Tuesday, December 17, 2019

ANTIBIOTICS AND ESSENTIAL OILS


 “Essential Oils Might be the New Antibiotics”, published in The Atlantic Journal, January 16, 2015 and written by Tori Rodriguez.
“The loss of antibiotics due to antimicrobial resistance is potentially one of the most important challenges the medical and animal-health communities will face in the 21st century,” says Dr. Cyril Gay, the senior national program leader at the USDA Agricultural Research Service.
Livestock consume up to 80 percent of the antibiotics used in the U.S, according to a recent FDA report. This rampant use of the drugs has led to “superbugs” that are becoming increasingly resistant to the antibiotics that are used to treat not just farm animals, but humans as well.

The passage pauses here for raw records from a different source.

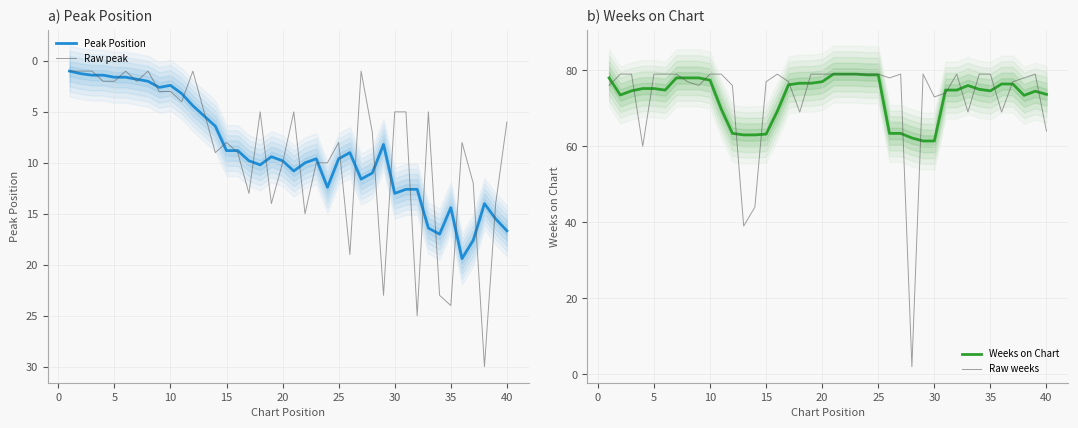

Is it true that Peak Position equals 14.4 at 35?

True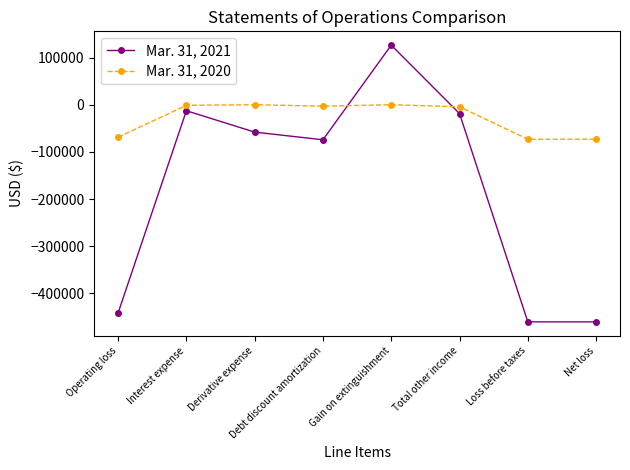

True or false: Mar. 31, 2020 has more than 0 interior local peaks.

True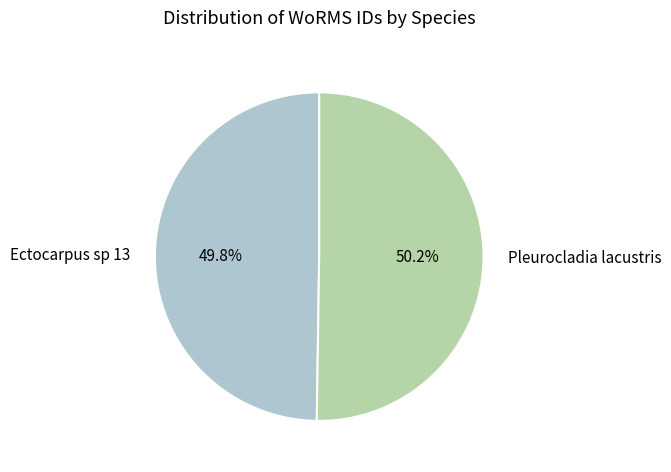

The Ectocarpus sp 13 slice represents 61% of the pie. True or false?

False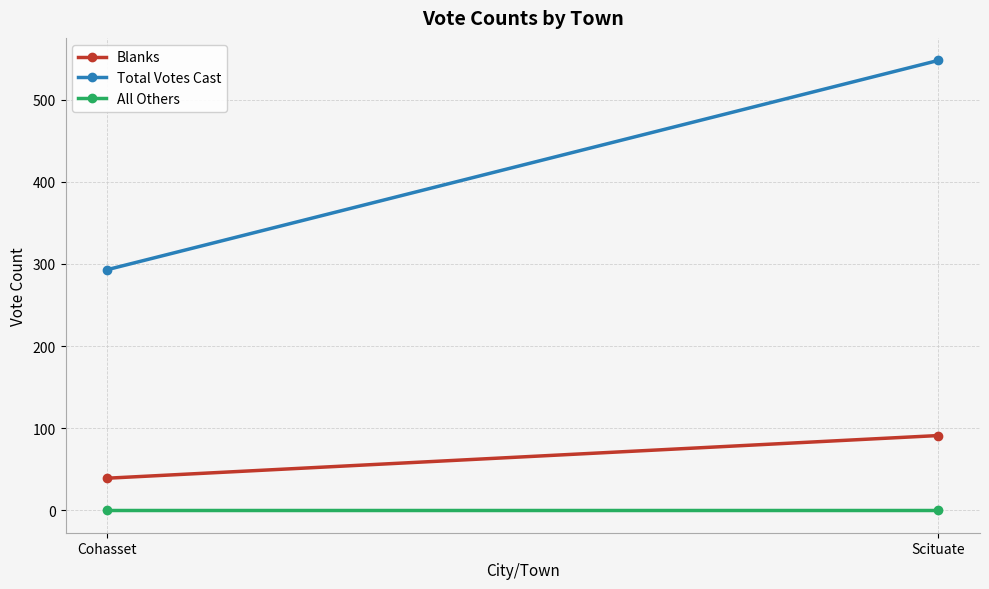

Which category has the lowest value across all series?

Cohasset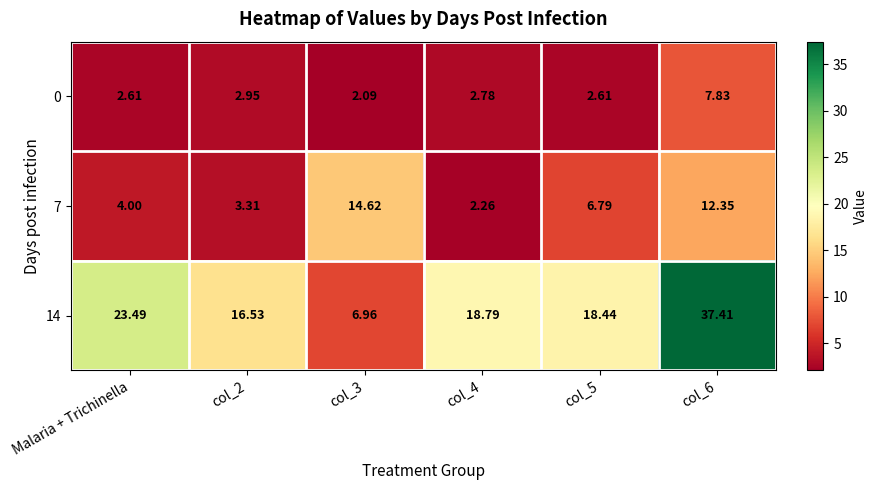

At which label does 14 first exceed 18?

Malaria + Trichinella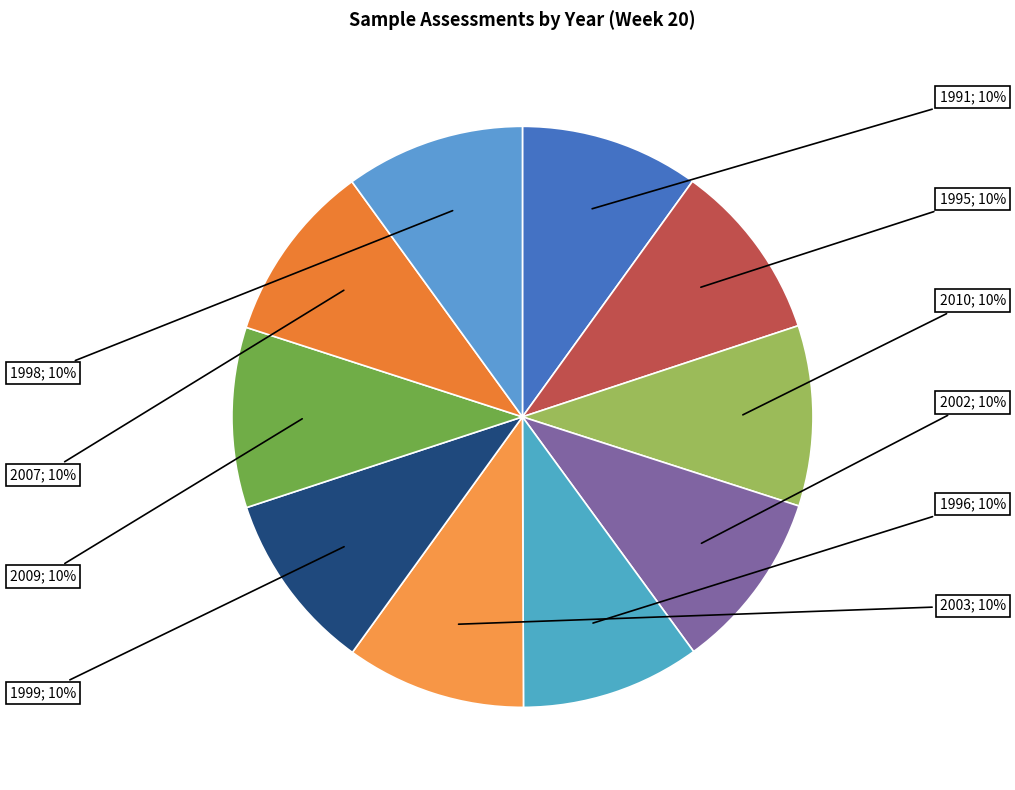

Rank the categories by value from lowest to highest.

1991, 1995, 1996, 1998, 1999, 2002, 2003, 2007, 2009, 2010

Almost 70 percent of the antibiotics given to these animals are classified as “medically important” for humans. In the U.S., antibiotic resistance caused more than two million illnesses in 2013, according to a report by the Centers for Disease Control and Prevention, and an estimated 23,000 deaths. And it will only get worse: a recent report commissioned by the U.K. government estimates that drug-resistant microbes could cause more than 10 million deaths and cost the global economy $100 trillion by the year 2050.
Dr. Stuart B. Levy, director of the Center for Adaptation, Genetics, and Drug Resistance, led a study and found that chickens developed resistance to the antibiotic tetracycline at a rapid pace–within a week, the animals had resistant bacteria in their gut. Months later, the resistant bacteria had spread to untreated chickens and even the farmers. And what was frightening was that those resistant bacteria also became resistant to other antibiotics that the chickens hadn’t even consumed!
Several studies done by the USDA have shown great promise in using essential oils as an alternative to antibiotics in livestock. One of their studies, published in October 2014 in the journal Poultry Science, found that chickens who consumed feed with added oregano oil had a 59 percent lower mortality rate due to ascites, a common infection in poultry, than untreated chickens.
Researchers have also directly compared the effects of commonly used antibiotics with those of various essential oils. One such study, from the March 2012 issue of the Journal of Animal Science, found that rosemary and oregano oils resulted in the same amount of growth in chickens as the antibiotic avilamycin, and that the oils killed bacteria, too. Additional findings have shown that essential oils help reduce salmonella in chickens, and that a blend of several oils can limit the spread of salmonella among animals. One of the co-authors of that study, Dr. Charles Hofacre, a professor at the University of Georgia’s College of Veterinary Medicine, says it’s such a new area of research that they don’t yet know exactly how the essential oils work, but “there is some strong evidence that they are functioning by both an antibacterial action in the intestine and also some have an effect to stimulate the intestinal cells’ ability to recover from disease more quickly–either by local immunity or helping keep the intestinal cells themselves healthier.”
Research published in December 2013 reported that a hand gel made with lemongrass oil was effective in reducing MRSA on the skin of human volunteers, and previous research has shown that a cleanser made with tea-tree oil clears MRSA from the skin as effectively as the standard treatments to which bacteria appear to be developing resistance.
Scientists have been testing all kinds of combinations of essential oils and antibiotics, and they’re repeatedly finding that the oils—used on their own and in combination with some common antibiotics—can fight numerous pathogens, including antibiotic-resistant strains of E. coliStaphylococcus aureus, and other common types of bacteria. Results consistently show that combining essential oils and antibiotics significantly lowers the amount of antibiotic required to do the job.
Dr. Nicole M. Parrish, associate professor of pathology at the Johns Hopkins University School of Medicine and associate director of medical mycobacteriology at The Johns Hopkins Hospital, says that essential oils contain some of the most potent antimicrobial compounds available, and that furthering our understanding of them may lead to the development of entirely new classes of drugs.
One farmer who has talked publicly about using essential oils is Scott Sechler, owner of Bell & Evans Farms, a high-end producer of antibiotic-free poultry. Back in 2012, he told the New York Times about his use of oregano oil and cinnamon to fight infection on his 140 farms, with a total of 9 million chickens. The approach worked better than all other options he had tried, but he told the Times, “I have worried a bit about how I’m going to sound talking about this,” adding, “But I really do think we’re on to something here.”
“With our chicken breed, housing environment, and feeding program, we’re able to promote healthy gut bacteria—we use oregano oil to kill the bad bacteria and cinnamon oil to support the good bacteria. But if you meet them halfway by doing things right, they will carry you across the finish line,” Sechler says. People warned him that the bacteria would become resistant to the essential oils, too, but they haven’t yet, and his farms processed over 50 million chickens last year (2014).